Each line of the listing below that includes "linejoin" should be reported.

***

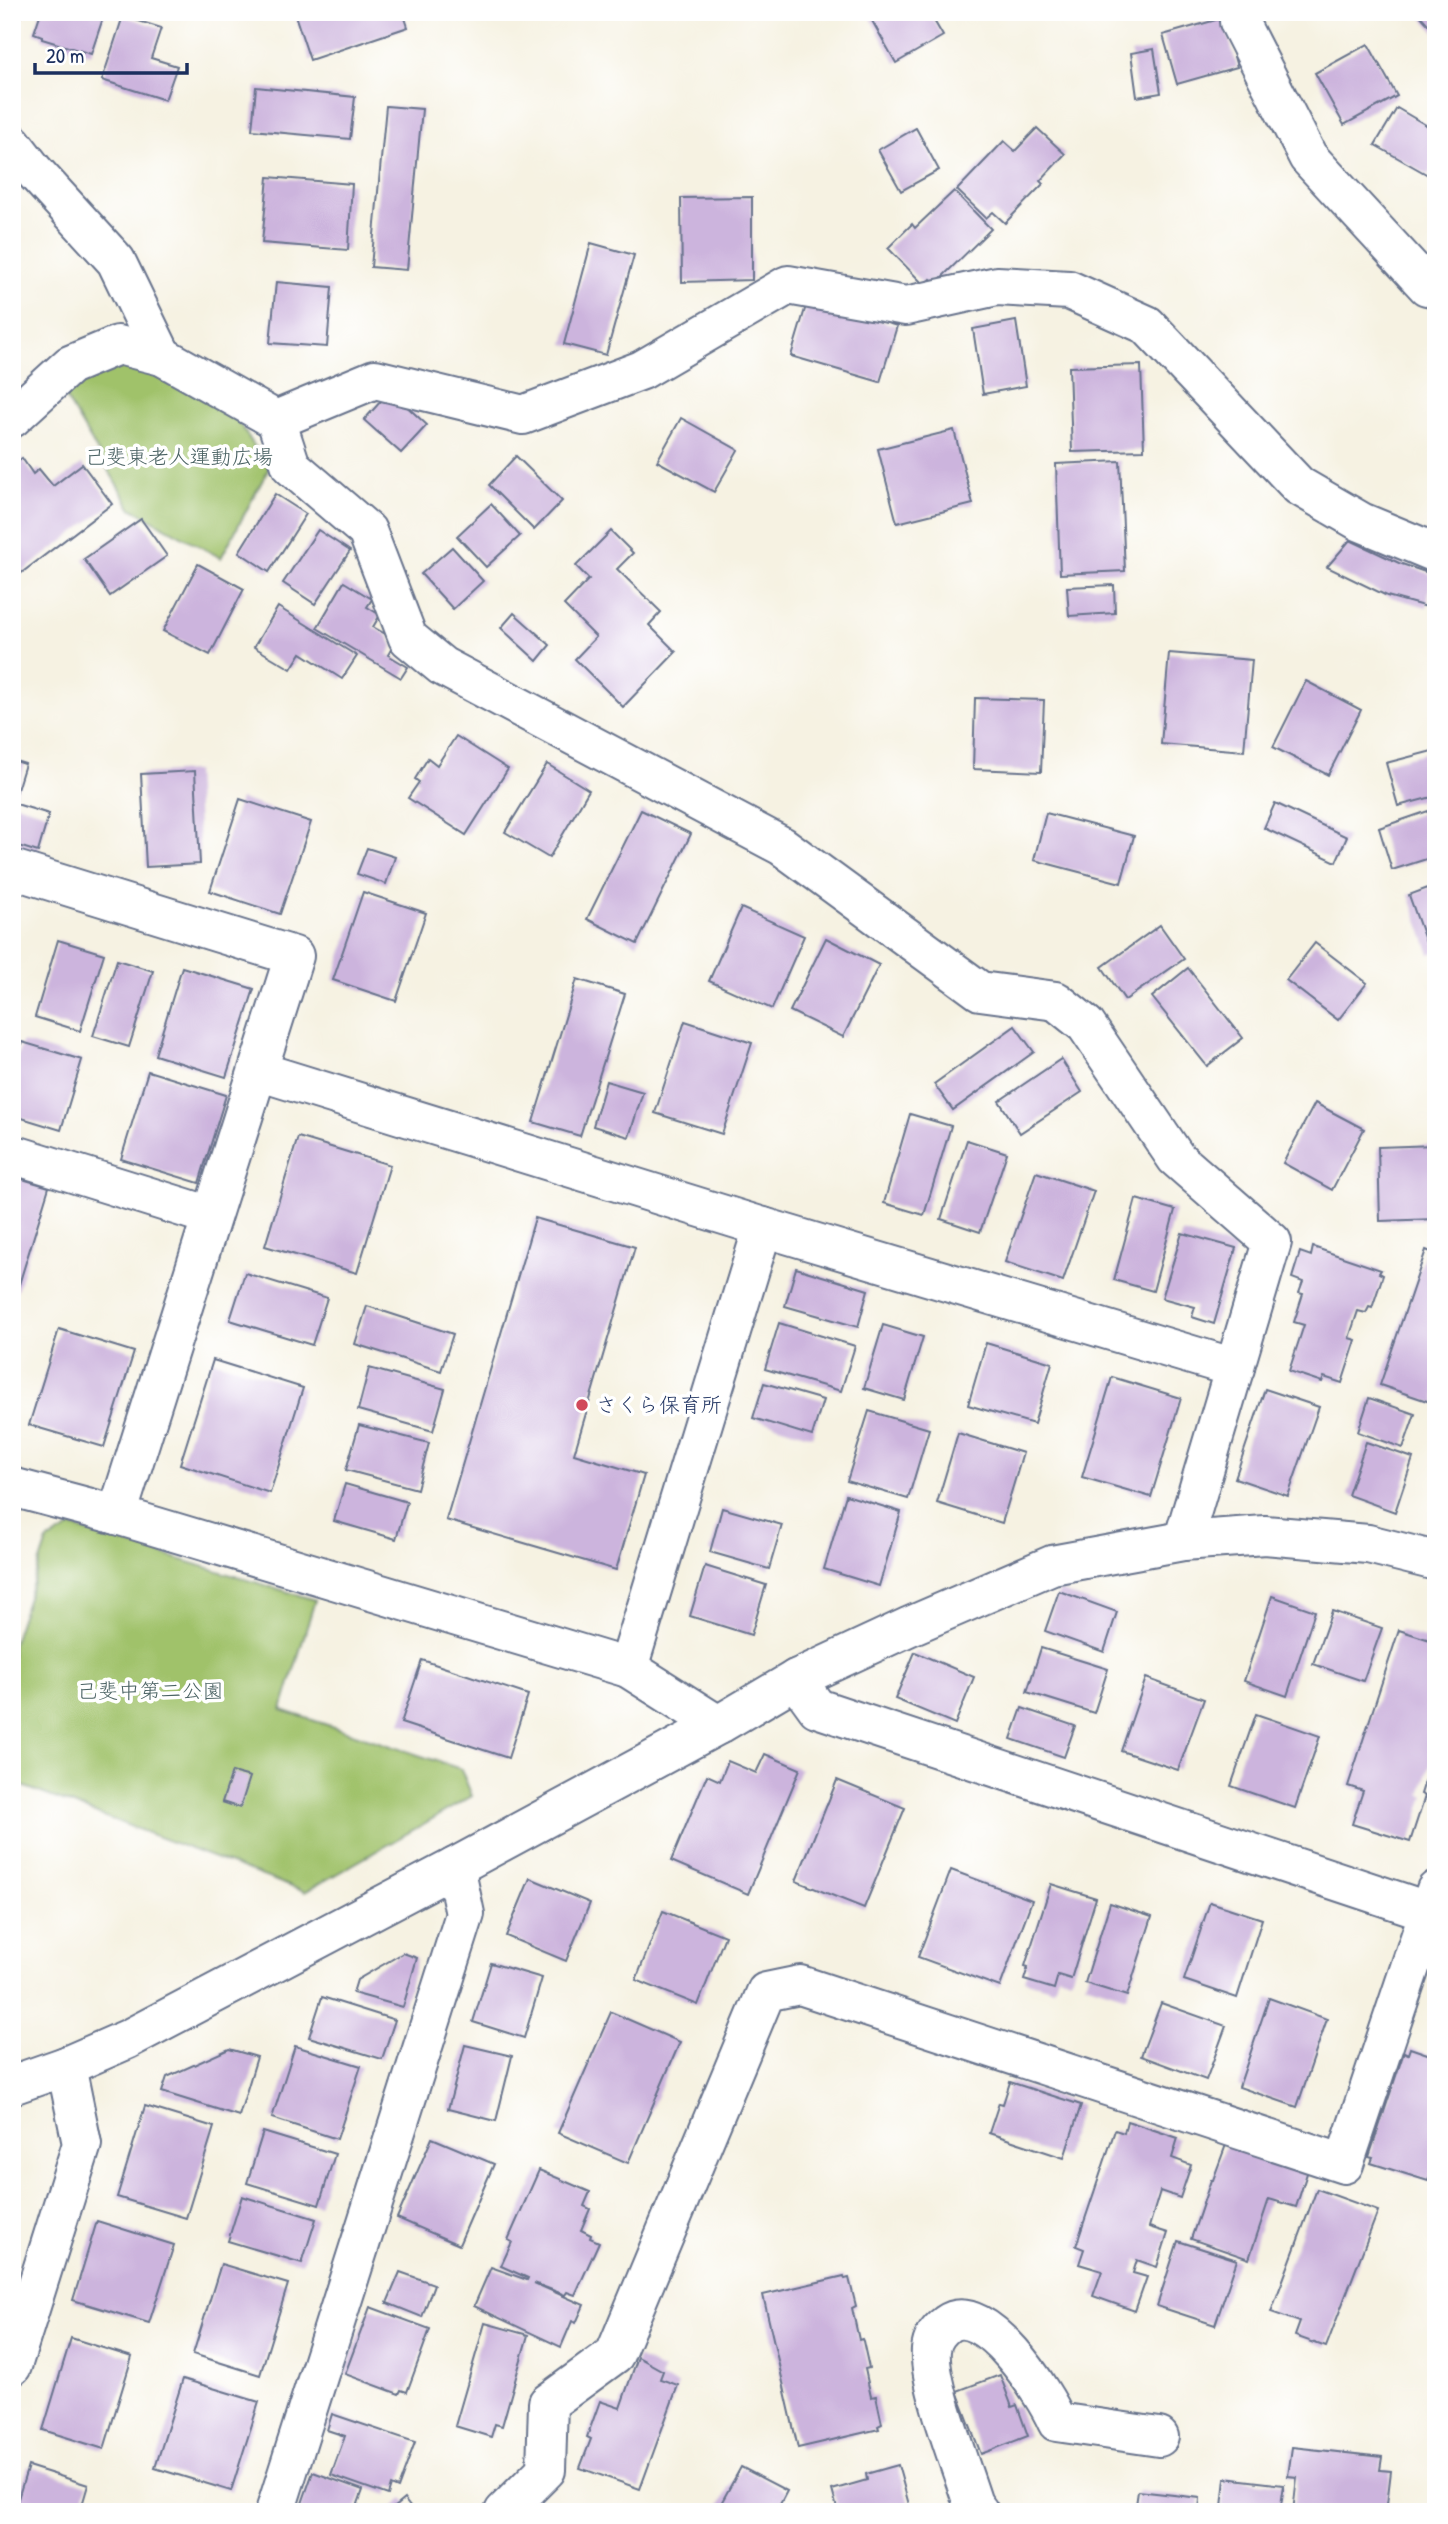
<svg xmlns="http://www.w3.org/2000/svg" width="1448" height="2524" viewBox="0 0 1448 2524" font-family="'Patrick Hand','Klee One',sans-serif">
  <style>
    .green { fill: #a0c26b; stroke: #5e7864; stroke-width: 2 }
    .building { fill: #ccb4dd }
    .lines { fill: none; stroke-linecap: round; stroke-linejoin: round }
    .minor-casing { stroke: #68738c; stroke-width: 42 }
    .minor { stroke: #fff; stroke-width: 38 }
    .poi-dot { fill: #d1495b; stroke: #fff; stroke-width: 2.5 }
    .labels { text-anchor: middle; stroke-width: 7; stroke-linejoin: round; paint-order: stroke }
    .park-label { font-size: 21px; fill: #4a6263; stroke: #fff }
    .poi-label { font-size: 21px; fill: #1b2f5e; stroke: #fff; text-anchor: start }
  </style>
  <rect width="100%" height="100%" fill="#fff"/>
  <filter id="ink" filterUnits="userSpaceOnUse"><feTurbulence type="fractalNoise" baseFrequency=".0143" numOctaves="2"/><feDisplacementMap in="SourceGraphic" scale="14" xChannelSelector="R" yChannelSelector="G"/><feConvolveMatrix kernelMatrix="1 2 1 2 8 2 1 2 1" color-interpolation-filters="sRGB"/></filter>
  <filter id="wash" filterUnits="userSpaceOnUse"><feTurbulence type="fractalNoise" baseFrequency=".00686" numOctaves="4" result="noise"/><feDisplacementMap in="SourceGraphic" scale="28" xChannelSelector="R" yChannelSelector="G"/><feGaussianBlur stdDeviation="1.57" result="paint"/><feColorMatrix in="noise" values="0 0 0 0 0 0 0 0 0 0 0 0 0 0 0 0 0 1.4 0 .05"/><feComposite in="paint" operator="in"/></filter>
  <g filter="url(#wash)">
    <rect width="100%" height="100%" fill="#f6f2e2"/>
    <g class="green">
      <path d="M121 357 227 405 269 468 221 558 131 508 61 390Z"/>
      <path d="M72 1527 315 1600 282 1710 461 1769 472 1796 305 1892 12 1782V1645L47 1541Z"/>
    </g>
    <g id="blocks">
      <g class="building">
        <path d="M12 12H22L13 41H12Z"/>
        <path d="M41 12H105L91 54 42 39V36L34 33Z"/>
        <path d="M294 12H403L408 27 310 60Z"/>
        <path d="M867 12H929L943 36 896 63Z"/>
        <path d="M1417 12H1436V33Z"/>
        <path d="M123 16 161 28 151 58 177 66 165 100 102 80Z"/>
        <path d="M1223 18 1237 67 1177 84 1163 35Z"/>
        <path d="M1368 44 1397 96 1344 125 1315 73Z"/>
        <path d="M1154 49 1161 93 1137 97 1131 53Z"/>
        <path d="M256 87 355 97 350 139 252 130Z"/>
        <path d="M386 106 422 109 407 270 371 267Z"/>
        <path d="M1397 108 1436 131V162L1428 175 1375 145Z"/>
        <path d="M916 128 939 170 901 191 878 150Z"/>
        <path d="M1037 128 1065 154 1040 181 1043 184 1005 223 993 212 986 218 957 190 1004 141 1015 151Z"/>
        <path d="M268 177 352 184 348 250 262 243Z"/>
        <path d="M954 191 991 229 936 283 931 279 925 286 888 248 912 224 915 228Z"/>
        <path d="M752 197V280L682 282 681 198Z"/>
        <path d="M591 243 634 255 606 355 564 344Z"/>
        <path d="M276 282 332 287 327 347 270 343Z"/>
        <path d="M808 299 897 326 880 382 791 356Z"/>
        <path d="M1016 321 1026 386 983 394 973 329Z"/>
        <path d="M1141 365 1144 450 1072 452 1069 367Z"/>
        <path d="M390 391 427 425 401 453 364 420Z"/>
        <path d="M681 418 738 450 714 492 657 461Z"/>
        <path d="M954 430 973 504 897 523 878 449Z"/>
        <path d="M12 456 17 462 22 458 33 474 39 469 53 486 82 464 112 504 16 577 12 572Z"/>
        <path d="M516 456 562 501 534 530 489 485Z"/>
        <path d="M1120 461 1125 571 1060 574 1056 464Z"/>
        <path d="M275 494 306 514 269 572 239 552Z"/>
        <path d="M491 504 520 536 486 567 457 536Z"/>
        <path d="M141 519 167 556 110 596 84 559Z"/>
        <path d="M318 530 350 551 315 604 283 583Z"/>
        <path d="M611 531 633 553 617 569 661 612 649 625 676 652 623 707 575 659 596 637 564 605 589 579 576 566Z"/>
        <path d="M1350 540 1399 563 1431 574 1427 607 1387 596 1327 567Z"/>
        <path d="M452 547 483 581 453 609 421 574Z"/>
        <path d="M198 564 244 589 210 655 163 631Z"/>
        <path d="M344 582 372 599 367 607 380 615 373 627 387 635 393 646 388 655 408 667 401 678 317 628Z"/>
        <path d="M1114 585 1115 613 1069 616 1067 587Z"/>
        <path d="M278 607 357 656 342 679 301 653 291 669 254 647Z"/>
        <path d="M514 613 550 645 537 661 501 628Z"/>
        <path d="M1169 653 1252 660 1244 751 1161 744Z"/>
        <path d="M1306 681 1361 710 1328 775 1273 747Z"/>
        <path d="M975 698 1044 700 1041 772 973 769Z"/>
        <path d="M456 736 508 769 466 835 408 798 419 782 415 779 428 758 437 765Z"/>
        <path d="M1436 750V796L1398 806 1386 763Z"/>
        <path d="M12 760 25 764 13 803 49 814 38 852 12 844Z"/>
        <path d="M547 764 589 790 549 858 505 832Z"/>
        <path d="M195 771 200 864 146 867 141 774Z"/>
        <path d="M240 799 311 822 280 914 210 891Z"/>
        <path d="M1275 803 1347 837 1336 862 1264 828Z"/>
        <path d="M641 810 691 834 637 944 587 919Z"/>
        <path d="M1428 811 1436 838V856L1392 870 1379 828Z"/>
        <path d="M1046 813 1134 836 1121 883 1034 860Z"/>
        <path d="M367 848 395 857 386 884 357 874Z"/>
        <path d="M1436 885V952L1430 954 1409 895Z"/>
        <path d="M363 892 426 913 396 1001 333 980Z"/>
        <path d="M741 908 804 936 772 1009 709 981Z"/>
        <path d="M1160 925 1184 959 1125 1000 1102 967Z"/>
        <path d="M826 938 879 965 843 1037 790 1011Z"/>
        <path d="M58 940 104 954 80 1031 35 1017Z"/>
        <path d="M1315 943 1367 983 1338 1020 1286 980Z"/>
        <path d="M117 960 153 971 129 1047 93 1036Z"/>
        <path d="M182 967 254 989 226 1077 155 1055Z"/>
        <path d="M1188 968 1243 1038 1207 1066 1152 997Z"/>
        <path d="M577 979 625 994 580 1136 533 1122Z"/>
        <path d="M685 1021 752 1043 722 1134 655 1113Z"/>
        <path d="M1015 1026 1034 1052 953 1110 934 1084Z"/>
        <path d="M22 1042 82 1060 61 1130 12 1115V1074Z"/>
        <path d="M1061 1059 1082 1092 1020 1133 999 1101Z"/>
        <path d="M148 1071 226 1095 199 1183 121 1159Z"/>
        <path d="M606 1081 643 1092 629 1137 593 1126Z"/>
        <path d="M1315 1103 1364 1129 1332 1190 1283 1163Z"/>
        <path d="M910 1114 951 1126 924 1215 884 1203Z"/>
        <path d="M298 1137 390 1165 357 1273 265 1246Z"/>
        <path d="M967 1140 1007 1153 980 1232 941 1219Z"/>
        <path d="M1436 1145V1219L1380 1221 1378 1147Z"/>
        <path d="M1036 1172 1094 1191 1063 1281 1005 1262Z"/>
        <path d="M12 1176 49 1187 17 1291 12 1290Z"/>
        <path d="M1136 1199 1175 1210 1153 1291 1114 1280Z"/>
        <path d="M535 1218 635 1247 574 1454 644 1475 616 1570 446 1520Z"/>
        <path d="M1182 1233 1236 1248 1214 1324 1192 1317 1195 1307 1162 1298Z"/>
        <path d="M1313 1247 1381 1270 1379 1273 1383 1275 1372 1308 1369 1307 1366 1313 1358 1311 1349 1338 1356 1340 1342 1383 1324 1377 1322 1382 1289 1371 1304 1325 1294 1322 1303 1294 1299 1293 1303 1282 1292 1278 1300 1252 1311 1256Z"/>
        <path d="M1426 1250 1436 1254V1404L1380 1385Z"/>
        <path d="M796 1268 868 1290 858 1327 785 1306Z"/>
        <path d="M245 1273 327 1298 312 1345 230 1320Z"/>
        <path d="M367 1306 453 1334 441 1371 355 1344Z"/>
        <path d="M779 1323 855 1346 841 1391 765 1369Z"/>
        <path d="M883 1325 923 1337 904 1400 864 1388Z"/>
        <path d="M59 1329 134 1352 104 1447 29 1425Z"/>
        <path d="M986 1343 1052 1363 1034 1424 968 1405Z"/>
        <path d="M213 1360 303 1388 270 1493 180 1464Z"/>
        <path d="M369 1368 445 1389 433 1431 358 1410Z"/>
        <path d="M1112 1377 1181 1398 1151 1497 1082 1477Z"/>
        <path d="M764 1383 823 1400 812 1436 753 1418Z"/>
        <path d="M1265 1389 1319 1407 1288 1496 1235 1478Z"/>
        <path d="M1369 1398 1415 1414 1403 1448 1358 1432Z"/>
        <path d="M869 1411 929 1429 908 1499 847 1481Z"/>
        <path d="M359 1425 429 1443 417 1489 346 1470Z"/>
        <path d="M958 1433 1023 1453 1002 1523 937 1503Z"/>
        <path d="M1366 1442 1413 1458 1395 1512 1348 1495Z"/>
        <path d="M345 1484 407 1502 396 1539 334 1521Z"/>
        <path d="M846 1495 901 1512 879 1586 824 1569Z"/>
        <path d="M722 1508 782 1525 769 1569 710 1552Z"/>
        <path d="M705 1566 766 1585 751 1635 690 1616Z"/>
        <path d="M1059 1591 1117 1612 1104 1652 1045 1631Z"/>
        <path d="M1272 1596 1315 1611 1287 1696 1244 1681Z"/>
        <path d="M1332 1611 1382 1628 1363 1681 1313 1664Z"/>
        <path d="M1399 1630 1436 1642V1747L1421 1794 1425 1796 1410 1842 1352 1824 1363 1791 1348 1786Z"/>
        <path d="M1041 1648 1108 1669 1094 1713 1027 1692Z"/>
        <path d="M915 1652 974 1677 955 1724 895 1699Z"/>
        <path d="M422 1660 528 1695 508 1758 401 1723Z"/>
        <path d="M1146 1678 1204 1699 1178 1770 1121 1751Z"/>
        <path d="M1022 1708 1075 1726 1064 1757 1011 1739Z"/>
        <path d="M1256 1714 1320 1736 1295 1808 1231 1786Z"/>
        <path d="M765 1754 800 1769 748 1894 671 1861 707 1775 720 1781 728 1761 756 1773Z"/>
        <path d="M232 1772 250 1777 240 1808 222 1802Z"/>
        <path d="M837 1780 905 1808 864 1908 796 1881Z"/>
        <path d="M951 1870 1032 1900 1000 1987 918 1957Z"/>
        <path d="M530 1878 590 1903 566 1961 506 1936Z"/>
        <path d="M1051 1884 1096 1898 1071 1979 1058 1975 1054 1989 1024 1980 1028 1967 1025 1966Z"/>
        <path d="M1210 1902 1262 1919 1237 1998 1184 1980Z"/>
        <path d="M1110 1903 1152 1917 1127 1996 1085 1983Z"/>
        <path d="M663 1911 725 1936 698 2005 636 1980Z"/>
        <path d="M403 1953 417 1958 403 2007 353 1993 357 1980Z"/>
        <path d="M491 1963 542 1978 524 2038 473 2022Z"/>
        <path d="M322 1997 395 2020 382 2059 309 2037Z"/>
        <path d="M1269 1998 1327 2019 1297 2107 1239 2087Z"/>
        <path d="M1161 2003 1226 2026 1206 2080 1141 2056Z"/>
        <path d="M611 2012 680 2042 628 2163 558 2133Z"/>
        <path d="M465 2045 512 2056 496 2121 448 2109Z"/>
        <path d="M295 2046 361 2066 337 2139 272 2118Z"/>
        <path d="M1410 2048 1436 2057V2159L1428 2181 1371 2163 1373 2158 1369 2157 1404 2052 1408 2054Z"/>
        <path d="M229 2049 257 2057 239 2116 162 2092 167 2077Z"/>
        <path d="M1010 2082 1081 2105 1064 2158 989 2133 999 2103 1003 2104Z"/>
        <path d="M145 2106 214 2127 186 2218 117 2197Z"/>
        <path d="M1127 2121 1178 2138 1172 2158 1191 2165 1180 2198 1160 2191 1149 2227 1168 2233 1157 2267 1137 2260 1133 2273 1147 2277 1135 2311 1093 2296 1102 2271 1079 2264 1084 2249 1076 2246 1115 2130 1124 2133Z"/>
        <path d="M263 2132 335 2154 319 2205 247 2183Z"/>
        <path d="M432 2138 494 2164 459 2245 397 2218Z"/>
        <path d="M1227 2142 1308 2170 1296 2207 1269 2199 1249 2259 1191 2239 1211 2180H1213Z"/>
        <path d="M539 2170 590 2192 584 2206 590 2209 581 2230 591 2235 590 2238 599 2242 575 2295 567 2292 565 2295 534 2283 584 2305 576 2323 572 2321 561 2347 474 2306 491 2267 527 2280 528 2278 501 2266 512 2242 508 2240Z"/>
        <path d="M1317 2189 1378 2211 1326 2347 1295 2336 1300 2322 1271 2312Z"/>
        <path d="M242 2196 316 2219 302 2263 228 2241Z"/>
        <path d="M97 2221 174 2245 149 2323 73 2300Z"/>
        <path d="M1178 2241 1237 2260 1215 2325 1157 2306Z"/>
        <path d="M221 2264 288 2284 260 2375 193 2354Z"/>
        <path d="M400 2272 434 2284 422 2317 387 2303Z"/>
        <path d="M844 2276 845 2279 849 2278 856 2306 852 2308 859 2340 862 2339 863 2341 869 2368 865 2369 871 2397 876 2396 882 2424 878 2426 879 2429 798 2448 763 2295Z"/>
        <path d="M370 2307 430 2329 407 2392 401 2390 399 2394 345 2374Z"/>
        <path d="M485 2323 528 2335 502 2426 495 2424 491 2437 455 2426Z"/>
        <path d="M71 2338 132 2357 104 2449 43 2430Z"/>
        <path d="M638 2357 663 2371 660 2379 678 2385 640 2489 580 2468 591 2439 587 2437 600 2401 620 2408Z"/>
        <path d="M1000 2375 1012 2407 1017 2405 1028 2436 981 2454 957 2391Z"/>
        <path d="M183 2379 259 2402 231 2491 155 2468Z"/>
        <path d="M332 2414 415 2442 398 2488 391 2485 388 2495 331 2475 345 2436 327 2430Z"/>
        <path d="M1292 2447 1382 2457 1380 2470 1391 2471 1386 2512H1293L1297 2477 1288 2476Z"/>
        <path d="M898 2465 911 2512H838L832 2490 867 2480 866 2474Z"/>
        <path d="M28 2466 88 2485 80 2512H14Z"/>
        <path d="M741 2467 787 2491 778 2508 785 2512H720L722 2508 719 2507Z"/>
        <path d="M313 2472 363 2490 355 2512H299Z"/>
        <path d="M1225 2478 1284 2485 1280 2512 1222 2507Z"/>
        <path d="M1138 2491 1200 2498 1199 2512H1135Z"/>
        <path d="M404 2499 414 2512H388Z"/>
      </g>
    </g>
  </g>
  <g filter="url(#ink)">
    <use href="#blocks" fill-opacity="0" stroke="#68738c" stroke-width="2"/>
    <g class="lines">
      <g class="minor-casing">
        <g id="minor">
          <path d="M1240 12 1239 22 1308 157 1427 286 1436 288"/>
          <path d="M12 143 33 170 116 261 162 356"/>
          <path d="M12 418 70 365 118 345 162 356 276 420 375 379 523 415 642 370 788 285 906 306 997 286 1069 290 1147 325 1299 486 1361 522 1436 553"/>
          <path d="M276 420 291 466 367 531 408 638 442 666 782 846 980 991 1056 1001 1086 1025 1176 1158 1272 1242 1183 1541"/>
          <path d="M12 869 294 956 117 1515"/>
          <path d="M258 1071 763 1227 1235 1368"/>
          <path d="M12 1154 211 1216"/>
          <path d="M12 1487 117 1515 628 1668 718 1725"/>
          <path d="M628 1668 763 1227"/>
          <path d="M796 1679 817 1708 1436 1914"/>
          <path d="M12 2085 66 2066 128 2039 455 1867 718 1725 796 1679 908 1627 1052 1565 1183 1541 1265 1535 1368 1544 1436 1561"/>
          <path d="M12 2366 82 2144 66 2066"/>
          <path d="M275 2512 465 1914 455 1867"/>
          <path d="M504 2512 546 2470 548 2403 615 2354 766 1992 800 1985 1344 2164 1436 1890"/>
          <path d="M979 2512 973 2504C962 2468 928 2384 931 2350 932 2339 939 2330 947 2324 984 2298 1045 2394 1057 2422L1159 2437"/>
        </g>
      </g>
      <use href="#minor" class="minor"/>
    </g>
  </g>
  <circle class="poi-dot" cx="582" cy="1405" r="7"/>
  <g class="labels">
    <g class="park-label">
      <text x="179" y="464">己斐東老人運動広場</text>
      <text x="150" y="1698">己斐中第二公園</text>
    </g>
    <g class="poi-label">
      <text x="596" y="1412">さくら保育所</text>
    </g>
  </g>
  <rect width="1448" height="2524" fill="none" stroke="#fff" stroke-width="42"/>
  <path d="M35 63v10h152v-10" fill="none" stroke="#1b2f5e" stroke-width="3.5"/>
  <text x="46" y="63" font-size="21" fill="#1b2f5e" stroke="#ffffff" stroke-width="5" paint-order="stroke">20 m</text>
</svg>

***

### Response area
    .lines { fill: none; stroke-linecap: round; stroke-linejoin: round }
    .labels { text-anchor: middle; stroke-width: 7; stroke-linejoin: round; paint-order: stroke }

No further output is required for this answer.